Tuesday, November 26, 2013

Review: Nintendo's 'Super Mario 3D World,'

 I was a bit skeptical at first when Nintendo revealed this sequel to 3DS' "Super Mario 3D Land." Don't get me wrong, "3D Land" is a must-own game for the handheld, but I was hoping for something along the lines of "Super Mario Galaxy" or the much more open "Super Mario 64."
After watching gameplay videos, though, my skepticism slowly went away. Then I got my hands on it, and after playing through the first world, I had to keep going.
"3D World" starts off typically like other Mario games. Mario, Luigi, Princess Peach and Toad are strolling along joyfully when they notice a clear pipe sticking out of the ground. Out pops the Sprixie Princess begging for help, but then Bowser pops out to capture her in a bottle. Mario and company dive down the pipe and into the Sprixie Kingdom where our heroes travel through dozens of levels across multiple worlds.
Reminiscent of the classic NES title "Super Mario Bros. 2," players can select between Mario, Luigi, Peach and Toad in any level, and each have their unique abilities. While Mario is an all-around type character, Luigi jumps higher but has poor traction, Peach hovers in mid-air but is slow, and Toad is a speedster but can't jump high.
Messing around with all the characters, I found all four to be acceptable in pretty much every level. This is important since multiplayer is a major focus. Players have the option of selecting their character before the level begins, or it can be randomized in case someone wants to hog a specific one. Players can also hop in during a level as well, so no waiting around until it's finished.
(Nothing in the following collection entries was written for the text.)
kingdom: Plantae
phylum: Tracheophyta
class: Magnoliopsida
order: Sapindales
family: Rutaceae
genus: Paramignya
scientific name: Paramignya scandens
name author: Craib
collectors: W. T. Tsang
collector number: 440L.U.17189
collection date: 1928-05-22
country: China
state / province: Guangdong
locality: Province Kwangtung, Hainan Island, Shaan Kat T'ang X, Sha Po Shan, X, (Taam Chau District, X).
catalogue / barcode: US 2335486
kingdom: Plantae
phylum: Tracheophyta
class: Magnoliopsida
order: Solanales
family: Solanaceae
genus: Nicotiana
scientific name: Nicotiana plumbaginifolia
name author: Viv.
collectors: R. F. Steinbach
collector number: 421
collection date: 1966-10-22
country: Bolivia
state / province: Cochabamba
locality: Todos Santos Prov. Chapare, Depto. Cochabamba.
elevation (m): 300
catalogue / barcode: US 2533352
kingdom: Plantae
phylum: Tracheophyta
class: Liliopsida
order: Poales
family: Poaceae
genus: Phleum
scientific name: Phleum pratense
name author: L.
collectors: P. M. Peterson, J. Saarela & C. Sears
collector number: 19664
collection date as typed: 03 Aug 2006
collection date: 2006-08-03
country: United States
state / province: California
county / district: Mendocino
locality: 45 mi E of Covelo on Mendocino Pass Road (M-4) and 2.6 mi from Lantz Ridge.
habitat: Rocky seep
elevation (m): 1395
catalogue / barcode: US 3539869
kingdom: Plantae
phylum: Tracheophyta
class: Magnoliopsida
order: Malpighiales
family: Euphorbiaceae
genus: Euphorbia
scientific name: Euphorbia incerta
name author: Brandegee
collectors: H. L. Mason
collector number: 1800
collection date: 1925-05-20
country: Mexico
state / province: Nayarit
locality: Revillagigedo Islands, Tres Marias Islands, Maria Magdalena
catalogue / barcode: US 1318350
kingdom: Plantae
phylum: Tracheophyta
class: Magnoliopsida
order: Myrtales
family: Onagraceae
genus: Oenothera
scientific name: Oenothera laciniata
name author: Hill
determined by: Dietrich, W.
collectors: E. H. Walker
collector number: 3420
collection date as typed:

Unlike "New Super Mario Bros." where having several on screen at once can become very hectic in a hurry, I didn't notice that too much in "3D World." Since it's on a 3D playing field with more open space to run around in, there's a lot less bumping into each other to create havoc (on accident anyway). Players are mostly free to run around and get as many points as they can before reaching the flagpole. Sometimes, though, the camera during multiplayer can become disorienting at times.
The game features some of the best level design to date from Nintendo, and the fact it's in glorious HD makes it even better. Levels have a uniqueness about them that stand out from others. Part of the fun is seeing what comes up next, so I won't spoil all the details. One level that plays with shadows has superb lighting effects while another is a tribute to Mario Kart that I wanted to play again and again. The new cat power-up will have you climbing up every wall to find secrets. Nabbing cherries to control multiple Marios or others at once leads to some very strategic situations.
The difficulty of "3D World" comes from finding three hidden stars in each level, as well as collecting dozens of stamps to complete your collection. The game can be breezed through in a day tops if one decides to just rush to the end of every level, but that's no fun. Collecting these stars will test one's platforming skills -- even some spots in World 1 which is typically the easiest. It's encouraged to attempt to get them all, too, since they help unlock more levels.
From a console standpoint, the PS4 and Xbox One will get all the attention this holiday season. The Wii U desperately needs software to stay relevant into 2014, and "Super Mario 3D World" is the best game to give the console a chance at turning it around.